**PROBLEM TO SOLVE:** Return every line in the material below that contains the word "province".

**RAW DATA:**
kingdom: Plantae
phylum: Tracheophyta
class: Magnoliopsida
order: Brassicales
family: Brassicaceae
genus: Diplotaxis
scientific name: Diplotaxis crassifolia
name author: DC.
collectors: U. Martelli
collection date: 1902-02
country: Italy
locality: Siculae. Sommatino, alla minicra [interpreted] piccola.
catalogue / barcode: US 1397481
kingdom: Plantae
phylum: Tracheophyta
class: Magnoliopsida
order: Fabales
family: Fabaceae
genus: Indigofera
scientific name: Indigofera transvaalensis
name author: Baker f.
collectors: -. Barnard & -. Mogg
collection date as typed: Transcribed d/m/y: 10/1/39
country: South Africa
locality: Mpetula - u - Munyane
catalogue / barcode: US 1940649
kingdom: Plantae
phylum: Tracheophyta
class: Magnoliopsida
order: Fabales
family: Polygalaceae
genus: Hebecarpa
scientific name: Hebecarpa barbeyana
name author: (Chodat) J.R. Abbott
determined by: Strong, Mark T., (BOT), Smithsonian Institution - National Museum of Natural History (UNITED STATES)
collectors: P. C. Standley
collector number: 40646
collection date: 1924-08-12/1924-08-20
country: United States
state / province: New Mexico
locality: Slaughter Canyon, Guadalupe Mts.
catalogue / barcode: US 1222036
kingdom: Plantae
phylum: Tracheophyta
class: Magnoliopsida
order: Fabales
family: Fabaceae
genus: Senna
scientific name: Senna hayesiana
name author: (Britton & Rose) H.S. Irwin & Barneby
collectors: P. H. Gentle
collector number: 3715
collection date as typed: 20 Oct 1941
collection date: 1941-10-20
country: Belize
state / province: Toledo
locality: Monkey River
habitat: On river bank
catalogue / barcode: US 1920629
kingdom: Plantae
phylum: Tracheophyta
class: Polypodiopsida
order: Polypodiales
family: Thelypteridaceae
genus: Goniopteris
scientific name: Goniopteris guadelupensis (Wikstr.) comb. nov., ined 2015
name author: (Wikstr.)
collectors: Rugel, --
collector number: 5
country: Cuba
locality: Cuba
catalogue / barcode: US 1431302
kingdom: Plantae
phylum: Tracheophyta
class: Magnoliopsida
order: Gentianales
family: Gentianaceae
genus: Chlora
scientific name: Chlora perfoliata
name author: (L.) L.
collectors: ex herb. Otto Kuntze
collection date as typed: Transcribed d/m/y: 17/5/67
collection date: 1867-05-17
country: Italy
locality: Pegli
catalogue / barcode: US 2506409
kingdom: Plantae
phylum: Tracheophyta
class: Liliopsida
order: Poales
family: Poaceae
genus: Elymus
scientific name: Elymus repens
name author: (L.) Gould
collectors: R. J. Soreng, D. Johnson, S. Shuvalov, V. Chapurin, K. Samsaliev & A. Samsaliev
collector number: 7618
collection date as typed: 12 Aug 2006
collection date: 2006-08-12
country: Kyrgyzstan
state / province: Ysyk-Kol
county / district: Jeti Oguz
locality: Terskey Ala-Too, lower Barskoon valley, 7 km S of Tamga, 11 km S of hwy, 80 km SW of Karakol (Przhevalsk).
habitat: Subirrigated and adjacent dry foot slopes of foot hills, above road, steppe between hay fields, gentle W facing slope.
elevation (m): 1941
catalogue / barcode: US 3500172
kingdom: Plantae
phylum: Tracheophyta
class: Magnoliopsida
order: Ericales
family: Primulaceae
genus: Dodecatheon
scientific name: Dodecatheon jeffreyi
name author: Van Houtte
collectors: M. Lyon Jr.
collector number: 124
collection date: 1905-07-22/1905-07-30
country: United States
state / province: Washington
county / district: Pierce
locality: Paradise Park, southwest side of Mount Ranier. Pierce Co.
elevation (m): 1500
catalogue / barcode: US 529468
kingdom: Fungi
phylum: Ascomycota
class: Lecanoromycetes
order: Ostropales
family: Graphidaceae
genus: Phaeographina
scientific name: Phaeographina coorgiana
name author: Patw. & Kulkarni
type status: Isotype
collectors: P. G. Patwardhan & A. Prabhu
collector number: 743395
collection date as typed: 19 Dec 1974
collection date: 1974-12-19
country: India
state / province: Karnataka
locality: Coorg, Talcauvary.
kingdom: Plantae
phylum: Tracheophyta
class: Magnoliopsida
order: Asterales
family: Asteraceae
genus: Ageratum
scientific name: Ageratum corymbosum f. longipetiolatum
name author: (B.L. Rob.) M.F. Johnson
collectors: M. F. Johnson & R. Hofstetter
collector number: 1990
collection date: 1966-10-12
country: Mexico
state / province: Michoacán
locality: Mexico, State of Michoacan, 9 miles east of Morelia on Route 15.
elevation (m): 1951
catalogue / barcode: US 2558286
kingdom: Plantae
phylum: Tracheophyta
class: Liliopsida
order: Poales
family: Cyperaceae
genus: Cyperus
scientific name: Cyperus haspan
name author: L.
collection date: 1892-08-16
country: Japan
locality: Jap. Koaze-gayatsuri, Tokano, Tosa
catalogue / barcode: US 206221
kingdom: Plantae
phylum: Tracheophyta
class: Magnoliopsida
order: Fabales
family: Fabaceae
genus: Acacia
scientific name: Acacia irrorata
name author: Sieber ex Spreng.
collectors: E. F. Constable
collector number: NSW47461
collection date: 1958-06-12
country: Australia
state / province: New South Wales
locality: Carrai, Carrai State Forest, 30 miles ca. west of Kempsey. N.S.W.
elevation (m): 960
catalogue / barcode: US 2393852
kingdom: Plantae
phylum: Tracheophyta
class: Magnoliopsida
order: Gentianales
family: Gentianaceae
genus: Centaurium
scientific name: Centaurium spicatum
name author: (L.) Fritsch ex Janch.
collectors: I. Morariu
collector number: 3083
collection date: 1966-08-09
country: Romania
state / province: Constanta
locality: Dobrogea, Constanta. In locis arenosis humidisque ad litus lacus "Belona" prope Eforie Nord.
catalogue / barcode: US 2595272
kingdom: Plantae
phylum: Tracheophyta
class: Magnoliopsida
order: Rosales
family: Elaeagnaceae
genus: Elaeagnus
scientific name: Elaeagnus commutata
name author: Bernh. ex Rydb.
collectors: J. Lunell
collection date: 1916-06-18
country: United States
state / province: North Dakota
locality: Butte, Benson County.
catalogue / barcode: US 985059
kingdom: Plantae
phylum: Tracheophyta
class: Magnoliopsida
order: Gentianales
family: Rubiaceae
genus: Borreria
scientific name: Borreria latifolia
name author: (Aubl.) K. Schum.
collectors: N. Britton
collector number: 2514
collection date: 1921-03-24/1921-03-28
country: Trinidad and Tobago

**TASK RESULT:**
state / province: New Mexico
state / province: Toledo
state / province: Ysyk-Kol
state / province: Washington
state / province: Karnataka
state / province: Michoacán
state / province: New South Wales
state / province: Constanta
state / province: North Dakota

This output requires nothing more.